In Sicilia ci sono 241 reti d’impresa: 17 a Trapani; 28 a Palermo; 10 ad Agrigento; 18 a Caltanissetta; 7 ad Enna; 11 a Messina; 91 a Catania; 42 a Ragusa e 17 a Siracusa per un totale di 257 imprese siciliane che hanno scelto di fare rete. “E il potenziale di crescita è enorme”, ha sottolineato il direttore di RetImprese Confindustria, Fulvio D’Alvia, in occasione di un incontro che si è svolto in Sicindustria. Ad oggi, infatti, secondo RetImpresa, numeri inferiori alla Sicilia si registrano solo in Liguria (237); Basilicata (164); Trentino Alto Adige (162); Molise (34); e Valle D’Aosta (18).
“Le più predisposte ai contratti di rete – ha aggiunto D’Alvia – sono le imprese manifatturiere e lo fanno per innovare (il 64%) e per crescere all’estero (il 59%). In generale le reti, in Italia, coinvolgono 340 mila lavoratori, generano un fatturato aggregato di 86 miliardi di euro e un valore aggiunto di 19 miliardi di euro”.
“La rete – ha sottolineato il direttore di Sicindustria, Giovanni Catalano – risponde al cambiamento delle relazioni economiche.
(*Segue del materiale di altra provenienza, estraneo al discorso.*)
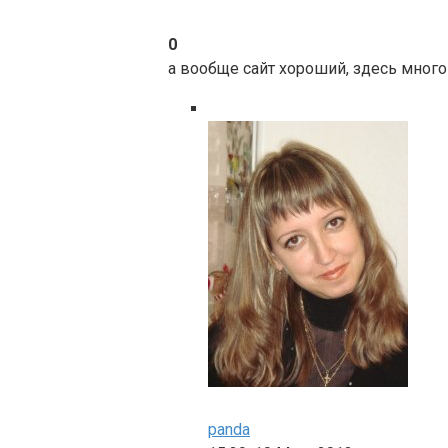
0
а вообще сайт хороший, здесь много
panda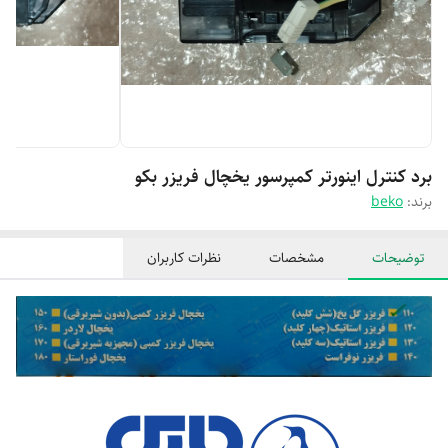
برد کنترل اینورتر کمپرسور یخچال فریزر بکو
برند:
beko
توضیحات
مشخصات
نظرات کاربران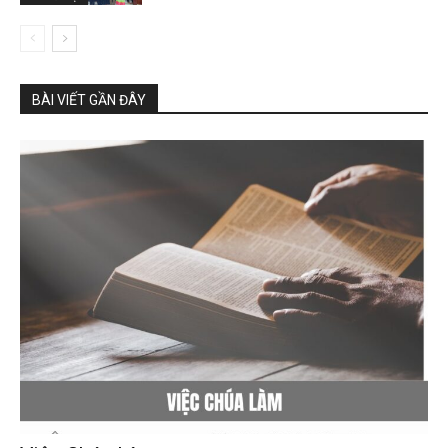
BÀI VIẾT GẦN ĐÂY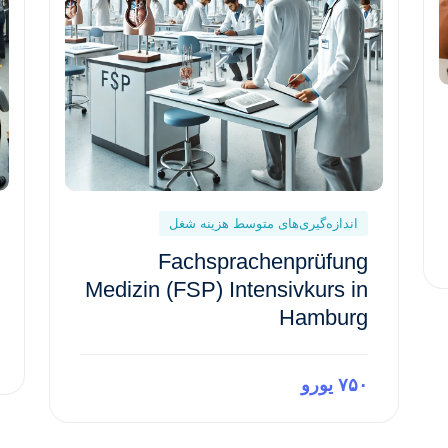
اندازه‌گیری‌های متوسط هزینه شغل
Fachsprachenprüfung
Medizin (FSP) Intensivkurs in
Hamburg
۷۵۰ یورو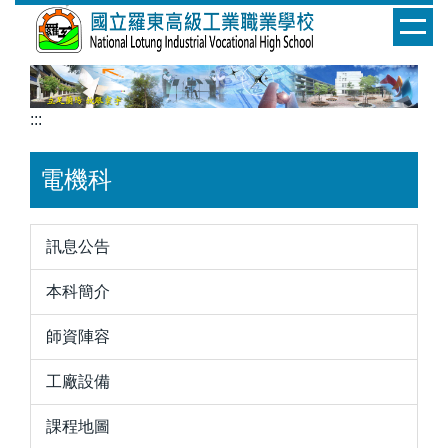
跳
到
主
要
內
:::
容
區
電機科
訊息公告
本科簡介
師資陣容
工廠設備
課程地圖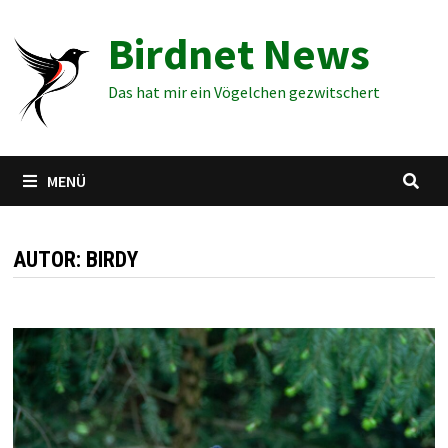
Zum
Birdnet News
Inhalt
springen
Das hat mir ein Vögelchen gezwitschert
MENÜ
AUTOR:
BIRDY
È uno strumento capace di dare maggiore vigore alla crescita perché mette in comunicazione imprese provenienti da diversi ambienti, consente alle imprese di superare i limiti del localismo e soprattutto crea le condizioni per superare la convinzione che ‘piccolo è bello’, concetto che in un mondo globalizzato non è più sostenibile. È per questo che la scommessa per il futuro dell’Isola passa attraverso le reti d’impresa. Ciò che è importante – ha concluso – è che gli imprenditori colgano appieno la grande forza dei contratti di rete. Che sia una collaborazione, uno scambio di informazioni o addirittura un passaggio di prestazioni tra imprese poco importa. Ciò che conta è fare squadra per essere sempre più competitivi. Tra l’altro, le imprese che si associano non devono appartenere allo stesso comparto produttivo o alla stessa filiera. Anzi, l’84% delle reti è composto da società di almeno due settori. Ma stando insieme è possibile ampliare l’offerta, godere di agevolazioni fiscali e anche distaccare in modo flessibile il personale tra le varie imprese della rete, a seconda delle esigenze, in regime di co-datorialità”.